(Source data)
***

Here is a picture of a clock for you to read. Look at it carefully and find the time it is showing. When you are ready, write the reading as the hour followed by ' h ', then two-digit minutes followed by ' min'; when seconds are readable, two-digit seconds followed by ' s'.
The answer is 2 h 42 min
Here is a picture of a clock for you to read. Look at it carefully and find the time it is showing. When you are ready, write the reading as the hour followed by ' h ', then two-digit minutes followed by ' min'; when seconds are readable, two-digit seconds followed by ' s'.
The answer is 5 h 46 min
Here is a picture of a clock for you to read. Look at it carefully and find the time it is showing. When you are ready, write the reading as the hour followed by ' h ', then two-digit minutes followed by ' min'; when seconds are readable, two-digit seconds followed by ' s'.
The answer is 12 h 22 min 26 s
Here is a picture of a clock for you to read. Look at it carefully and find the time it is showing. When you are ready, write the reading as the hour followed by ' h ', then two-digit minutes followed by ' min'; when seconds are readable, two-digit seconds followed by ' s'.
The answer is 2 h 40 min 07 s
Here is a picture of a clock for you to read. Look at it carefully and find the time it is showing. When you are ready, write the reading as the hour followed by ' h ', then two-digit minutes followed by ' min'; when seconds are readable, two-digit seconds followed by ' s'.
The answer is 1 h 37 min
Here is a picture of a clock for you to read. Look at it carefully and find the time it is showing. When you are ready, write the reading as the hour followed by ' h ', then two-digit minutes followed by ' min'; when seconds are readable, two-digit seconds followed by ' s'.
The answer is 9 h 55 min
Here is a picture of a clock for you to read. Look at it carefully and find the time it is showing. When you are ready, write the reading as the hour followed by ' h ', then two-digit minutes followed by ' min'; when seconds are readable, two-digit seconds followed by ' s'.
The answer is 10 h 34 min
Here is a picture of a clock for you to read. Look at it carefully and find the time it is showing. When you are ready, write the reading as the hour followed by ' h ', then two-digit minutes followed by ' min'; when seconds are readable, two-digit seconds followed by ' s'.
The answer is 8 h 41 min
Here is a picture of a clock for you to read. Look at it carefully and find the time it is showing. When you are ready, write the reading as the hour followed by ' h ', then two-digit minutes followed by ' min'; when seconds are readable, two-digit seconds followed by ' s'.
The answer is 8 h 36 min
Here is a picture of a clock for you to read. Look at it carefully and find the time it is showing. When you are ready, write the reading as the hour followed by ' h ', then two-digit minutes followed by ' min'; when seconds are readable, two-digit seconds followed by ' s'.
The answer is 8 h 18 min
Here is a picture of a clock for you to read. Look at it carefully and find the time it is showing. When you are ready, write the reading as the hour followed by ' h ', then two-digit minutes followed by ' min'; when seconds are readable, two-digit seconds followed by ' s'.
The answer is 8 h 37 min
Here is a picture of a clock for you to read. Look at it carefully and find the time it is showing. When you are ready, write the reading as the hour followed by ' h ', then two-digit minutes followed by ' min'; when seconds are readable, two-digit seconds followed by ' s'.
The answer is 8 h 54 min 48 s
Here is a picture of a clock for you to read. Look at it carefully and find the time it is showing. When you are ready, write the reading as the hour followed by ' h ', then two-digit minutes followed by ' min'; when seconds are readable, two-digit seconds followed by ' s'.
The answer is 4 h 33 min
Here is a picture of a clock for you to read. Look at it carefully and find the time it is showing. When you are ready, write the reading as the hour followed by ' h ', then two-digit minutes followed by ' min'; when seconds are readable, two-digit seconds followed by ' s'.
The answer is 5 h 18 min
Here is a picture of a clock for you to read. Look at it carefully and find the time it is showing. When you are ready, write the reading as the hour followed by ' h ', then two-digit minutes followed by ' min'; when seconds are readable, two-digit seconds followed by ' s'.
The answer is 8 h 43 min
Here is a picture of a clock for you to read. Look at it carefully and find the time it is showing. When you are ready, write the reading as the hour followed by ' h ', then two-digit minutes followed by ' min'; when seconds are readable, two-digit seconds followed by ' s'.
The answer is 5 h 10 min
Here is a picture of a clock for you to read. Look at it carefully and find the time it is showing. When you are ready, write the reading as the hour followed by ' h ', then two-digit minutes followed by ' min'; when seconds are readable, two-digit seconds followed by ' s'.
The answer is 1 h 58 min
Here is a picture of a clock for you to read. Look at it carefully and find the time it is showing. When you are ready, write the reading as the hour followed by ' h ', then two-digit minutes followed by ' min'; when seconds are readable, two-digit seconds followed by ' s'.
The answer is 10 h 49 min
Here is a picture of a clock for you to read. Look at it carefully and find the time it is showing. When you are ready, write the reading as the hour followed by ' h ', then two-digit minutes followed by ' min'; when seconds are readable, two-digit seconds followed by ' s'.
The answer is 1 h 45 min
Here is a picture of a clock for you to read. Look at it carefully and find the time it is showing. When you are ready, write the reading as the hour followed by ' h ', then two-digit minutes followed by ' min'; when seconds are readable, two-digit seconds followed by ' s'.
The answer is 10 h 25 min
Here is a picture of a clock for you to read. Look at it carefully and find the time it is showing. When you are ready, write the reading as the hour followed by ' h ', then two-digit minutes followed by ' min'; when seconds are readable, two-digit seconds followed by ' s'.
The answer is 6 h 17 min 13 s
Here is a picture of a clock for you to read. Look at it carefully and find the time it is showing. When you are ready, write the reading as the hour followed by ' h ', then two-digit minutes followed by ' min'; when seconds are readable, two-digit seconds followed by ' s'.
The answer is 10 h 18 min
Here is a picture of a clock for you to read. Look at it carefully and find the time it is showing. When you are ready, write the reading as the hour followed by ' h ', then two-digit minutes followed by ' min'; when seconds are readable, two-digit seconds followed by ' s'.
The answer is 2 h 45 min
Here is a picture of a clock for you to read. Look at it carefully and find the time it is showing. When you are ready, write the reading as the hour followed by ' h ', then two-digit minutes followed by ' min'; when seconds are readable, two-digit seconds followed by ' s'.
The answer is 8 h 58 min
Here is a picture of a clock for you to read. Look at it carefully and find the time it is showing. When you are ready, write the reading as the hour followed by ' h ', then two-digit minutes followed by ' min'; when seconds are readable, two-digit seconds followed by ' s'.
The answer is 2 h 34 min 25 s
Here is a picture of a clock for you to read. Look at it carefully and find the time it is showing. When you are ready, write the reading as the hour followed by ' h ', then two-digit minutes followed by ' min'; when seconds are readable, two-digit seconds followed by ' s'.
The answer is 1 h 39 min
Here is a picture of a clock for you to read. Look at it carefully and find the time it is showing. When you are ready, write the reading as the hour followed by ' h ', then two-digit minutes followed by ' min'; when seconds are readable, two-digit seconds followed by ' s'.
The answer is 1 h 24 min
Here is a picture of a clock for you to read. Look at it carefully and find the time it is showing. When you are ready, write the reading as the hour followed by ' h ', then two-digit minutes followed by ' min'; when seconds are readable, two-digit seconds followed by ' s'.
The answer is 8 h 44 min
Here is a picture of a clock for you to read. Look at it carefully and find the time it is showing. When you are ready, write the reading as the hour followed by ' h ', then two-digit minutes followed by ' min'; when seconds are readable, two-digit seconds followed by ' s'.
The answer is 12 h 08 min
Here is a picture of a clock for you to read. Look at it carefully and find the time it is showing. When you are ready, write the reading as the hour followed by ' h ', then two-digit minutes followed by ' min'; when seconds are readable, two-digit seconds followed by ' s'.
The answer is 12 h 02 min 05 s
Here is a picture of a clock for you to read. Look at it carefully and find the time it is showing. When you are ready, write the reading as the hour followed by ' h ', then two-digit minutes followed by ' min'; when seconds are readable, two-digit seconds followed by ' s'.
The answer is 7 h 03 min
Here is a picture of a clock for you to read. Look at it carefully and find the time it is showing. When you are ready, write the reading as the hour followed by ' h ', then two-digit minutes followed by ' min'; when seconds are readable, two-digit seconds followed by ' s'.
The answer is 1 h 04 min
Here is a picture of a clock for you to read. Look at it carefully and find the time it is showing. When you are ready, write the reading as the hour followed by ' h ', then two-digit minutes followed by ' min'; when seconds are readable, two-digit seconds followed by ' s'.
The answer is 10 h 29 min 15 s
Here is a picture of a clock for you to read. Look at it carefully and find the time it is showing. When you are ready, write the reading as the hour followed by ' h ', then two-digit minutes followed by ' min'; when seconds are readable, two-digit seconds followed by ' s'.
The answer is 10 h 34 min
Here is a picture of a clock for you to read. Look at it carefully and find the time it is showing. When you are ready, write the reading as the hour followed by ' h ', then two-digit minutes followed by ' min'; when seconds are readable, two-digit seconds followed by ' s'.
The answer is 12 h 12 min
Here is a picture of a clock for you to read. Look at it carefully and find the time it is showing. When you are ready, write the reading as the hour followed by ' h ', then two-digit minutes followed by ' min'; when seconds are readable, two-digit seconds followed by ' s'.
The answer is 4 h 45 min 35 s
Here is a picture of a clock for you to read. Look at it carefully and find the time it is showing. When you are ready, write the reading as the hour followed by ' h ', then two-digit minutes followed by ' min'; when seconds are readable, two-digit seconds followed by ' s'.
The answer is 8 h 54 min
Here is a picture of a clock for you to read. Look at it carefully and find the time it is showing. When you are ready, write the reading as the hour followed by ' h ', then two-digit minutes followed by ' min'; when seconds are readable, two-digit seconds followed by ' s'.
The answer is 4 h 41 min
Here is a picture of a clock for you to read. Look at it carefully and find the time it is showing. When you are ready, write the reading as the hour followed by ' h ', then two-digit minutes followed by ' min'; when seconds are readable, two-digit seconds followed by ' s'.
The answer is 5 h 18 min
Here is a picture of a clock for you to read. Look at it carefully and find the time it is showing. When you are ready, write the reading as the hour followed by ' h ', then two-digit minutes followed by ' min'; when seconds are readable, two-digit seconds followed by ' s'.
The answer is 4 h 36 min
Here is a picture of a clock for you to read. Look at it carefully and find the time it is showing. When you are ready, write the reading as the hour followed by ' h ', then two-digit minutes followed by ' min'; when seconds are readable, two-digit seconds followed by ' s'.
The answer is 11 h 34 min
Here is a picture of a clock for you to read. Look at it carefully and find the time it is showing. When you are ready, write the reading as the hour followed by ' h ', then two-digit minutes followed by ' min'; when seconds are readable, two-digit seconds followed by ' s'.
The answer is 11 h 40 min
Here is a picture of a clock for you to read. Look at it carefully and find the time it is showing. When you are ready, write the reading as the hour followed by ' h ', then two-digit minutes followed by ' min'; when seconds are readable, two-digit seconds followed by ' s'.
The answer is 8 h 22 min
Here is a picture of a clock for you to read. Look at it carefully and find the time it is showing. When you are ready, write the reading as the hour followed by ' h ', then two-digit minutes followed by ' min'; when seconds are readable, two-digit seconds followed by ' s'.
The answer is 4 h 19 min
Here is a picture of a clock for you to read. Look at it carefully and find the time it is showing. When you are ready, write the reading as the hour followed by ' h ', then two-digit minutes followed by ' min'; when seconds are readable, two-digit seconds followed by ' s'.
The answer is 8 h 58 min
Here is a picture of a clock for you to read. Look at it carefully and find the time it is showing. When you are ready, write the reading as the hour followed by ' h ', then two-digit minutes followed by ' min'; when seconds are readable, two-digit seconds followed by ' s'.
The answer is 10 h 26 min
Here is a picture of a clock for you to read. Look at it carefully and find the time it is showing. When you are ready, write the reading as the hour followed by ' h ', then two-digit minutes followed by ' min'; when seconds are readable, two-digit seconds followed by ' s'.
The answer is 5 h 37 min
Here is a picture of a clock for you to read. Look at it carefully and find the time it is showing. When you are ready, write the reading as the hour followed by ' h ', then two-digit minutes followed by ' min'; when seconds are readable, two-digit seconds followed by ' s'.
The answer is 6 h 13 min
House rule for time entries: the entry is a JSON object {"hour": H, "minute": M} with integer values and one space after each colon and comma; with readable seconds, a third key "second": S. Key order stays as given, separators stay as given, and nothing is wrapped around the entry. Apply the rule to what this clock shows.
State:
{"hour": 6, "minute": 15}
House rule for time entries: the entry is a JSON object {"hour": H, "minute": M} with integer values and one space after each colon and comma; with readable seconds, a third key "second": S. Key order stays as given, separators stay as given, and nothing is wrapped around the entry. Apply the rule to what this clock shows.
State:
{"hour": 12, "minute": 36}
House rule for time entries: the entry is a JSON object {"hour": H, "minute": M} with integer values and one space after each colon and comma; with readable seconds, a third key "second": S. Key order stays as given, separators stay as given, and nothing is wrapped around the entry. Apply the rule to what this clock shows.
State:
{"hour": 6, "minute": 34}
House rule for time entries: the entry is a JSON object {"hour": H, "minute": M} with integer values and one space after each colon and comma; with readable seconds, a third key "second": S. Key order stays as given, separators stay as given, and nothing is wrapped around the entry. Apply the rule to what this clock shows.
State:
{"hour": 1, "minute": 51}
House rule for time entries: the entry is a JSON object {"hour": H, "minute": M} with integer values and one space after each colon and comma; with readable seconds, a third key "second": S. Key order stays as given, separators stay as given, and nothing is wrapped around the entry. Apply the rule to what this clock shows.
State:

***

** PROBLEM REQUIREMENTS **
Starting with the first line of the rows above and going on through the line containing "The answer is 2 h 42 min", reproduce those lines with "carefully" changed to "closely" and nothing else altered.

** TASK RESPONSE **
Here is a picture of a clock for you to read. Look at it closely and find the time it is showing. When you are ready, write the reading as the hour followed by ' h ', then two-digit minutes followed by ' min'; when seconds are readable, two-digit seconds followed by ' s'.
The answer is 2 h 42 min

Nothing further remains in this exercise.